The distribution group is classified.’

  Wiggins crashed his glass down. ‘A man’s dead. And you’ve got a bleeding leak.’

  ‘You work for me, remember? It’s easy enough to change that.’ Kell took a deep breath. He disliked decisions made in anger. ‘Surely the man in the Albany must be behind it. That makes the most sense.’

  Kell lit another cigarette and watched Wiggins pour more whisky.

  ‘What we must do is find out who this man is. The “grinder”, as you put it. It is unfortunate that your man lost his life. But our task remains the same. I take into consideration the possibility that someone at the Ministry may have inadvertently divulged something untoward. Leave it to me to look into that. We will meet again once I’ve ascertained who owns the motor car. Did you manage to find out the number of the set – the rooms – in the Albany?’

  ‘I can tell which flat from the outside.’

  Kell raised his eyebrow.

  ‘From the lights. One went off just after the big man came out, then he collected the gent.’

  ‘Very good. In the meantime, I suggest you stay at Woolwich in a part-time capacity. To make sure we have our man.’

  ‘We have our man. He’s dead.’

  ‘Even so.’ They sat in silence for a time until Wiggins nodded. Kell stood up. ‘As my wife suggested …’ He gestured half-heartedly towards the door.

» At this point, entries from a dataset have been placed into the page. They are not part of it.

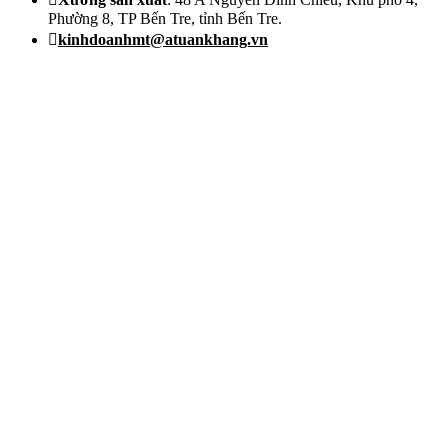
Phường 8, TP Bến Tre, tỉnh Bến Tre.
kinhdoanhmt@atuankhang.vn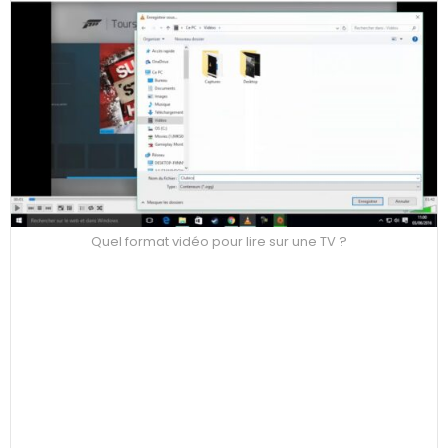
Quel format vidéo pour lire sur une TV ?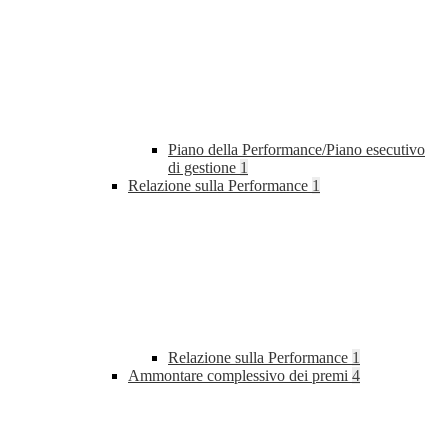
Piano della Performance/Piano esecutivo
di gestione
1
Relazione sulla Performance
1
Relazione sulla Performance
1
Ammontare complessivo dei premi
4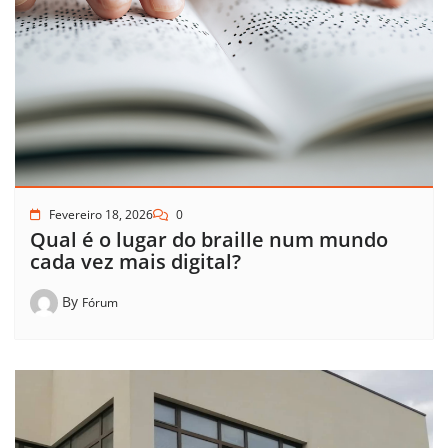
Fevereiro 18, 2026
0
Qual é o lugar do braille num mundo
cada vez mais digital?
By
Fórum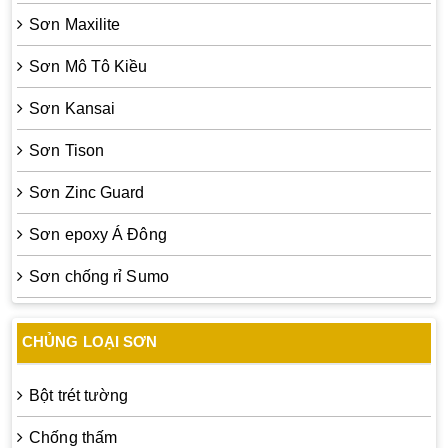
Sơn Maxilite
Sơn Mô Tô Kiều
Sơn Kansai
Sơn Tison
Sơn Zinc Guard
Sơn epoxy Á Đông
Sơn chống rỉ Sumo
CHỦNG LOẠI SƠN
Bột trét tường
Chống thấm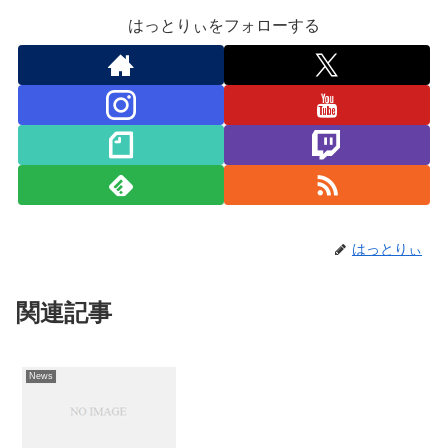
はっとりぃをフォローする
はっとりぃ
関連記事
News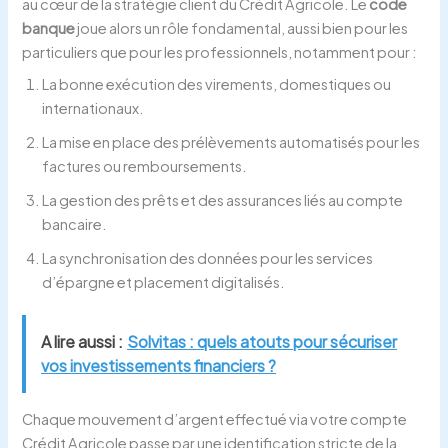
au cœur de la stratégie client du Crédit Agricole. Le
code
banque
joue alors un rôle fondamental, aussi bien pour les
particuliers que pour les professionnels, notamment pour :
La bonne exécution des virements, domestiques ou
internationaux.
La mise en place des prélèvements automatisés pour les
factures ou remboursements.
La gestion des prêts et des assurances liés au compte
bancaire.
La synchronisation des données pour les services
d’épargne et placement digitalisés.
A lire aussi :
Solvitas : quels atouts pour sécuriser
vos investissements financiers ?
Chaque mouvement d’argent effectué via votre compte
Crédit Agricole passe par une identification stricte de la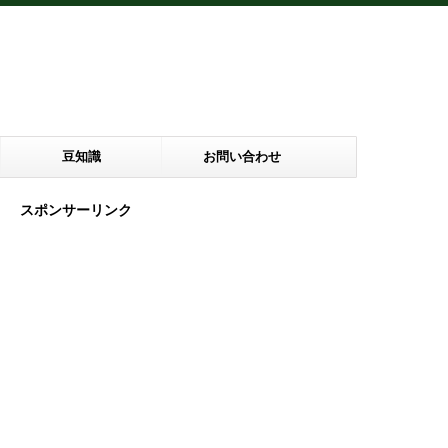
豆知識
お問い合わせ
スポンサーリンク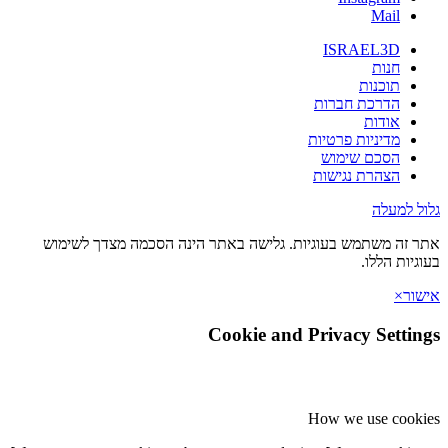
Mail
ISRAEL3D
חנות
תוכנות
הדרכת חברות
אודות
מדיניות פרטיות
הסכם שימוש
הצהרת נגישות
גלול למעלה
אתר זה משתמש בעוגיות. גלישה באתר הינה הסכמה מצדך לשימוש
בעוגיות הללו.
אישור
×
Cookie and Privacy Settings
How we use cookies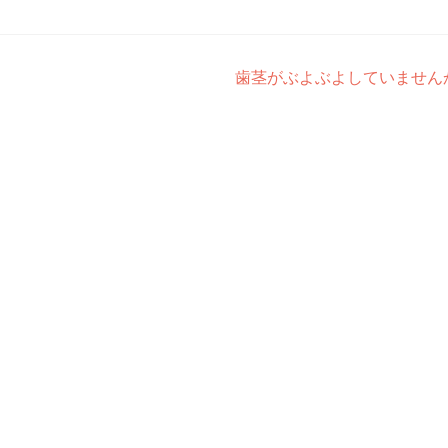
歯茎がぶよぶよしていません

  ‘No, you’re all right, sir. I’ll take the Scotch though.’

  Kell saw Wiggins to the door then went up to his room. He got into bed as quietly as possible but there was no need. Constance was wide awake. ‘Is he staying?’ she hissed.

  ‘No. He wanted to go home.’

  ‘Did he? He was very unlike your other clerks.’

  Kell sighed. ‘He’s not a clerk.’

  ‘There was something, oh I don’t know, magnificent about him. Heaven knows what the ladies will say.’

  Kell raised himself up on his elbow and turned to his wife. ‘You will tell no one about this, ever.’

  13

  ‘When you first arrive anywhere, Wiggins, set the scene in your mind – the entrances and exits, the loafer in a doorway, the innocent-looking hurdy-gurdy man: the whole milieu. Then, when it changes, you’ll know.’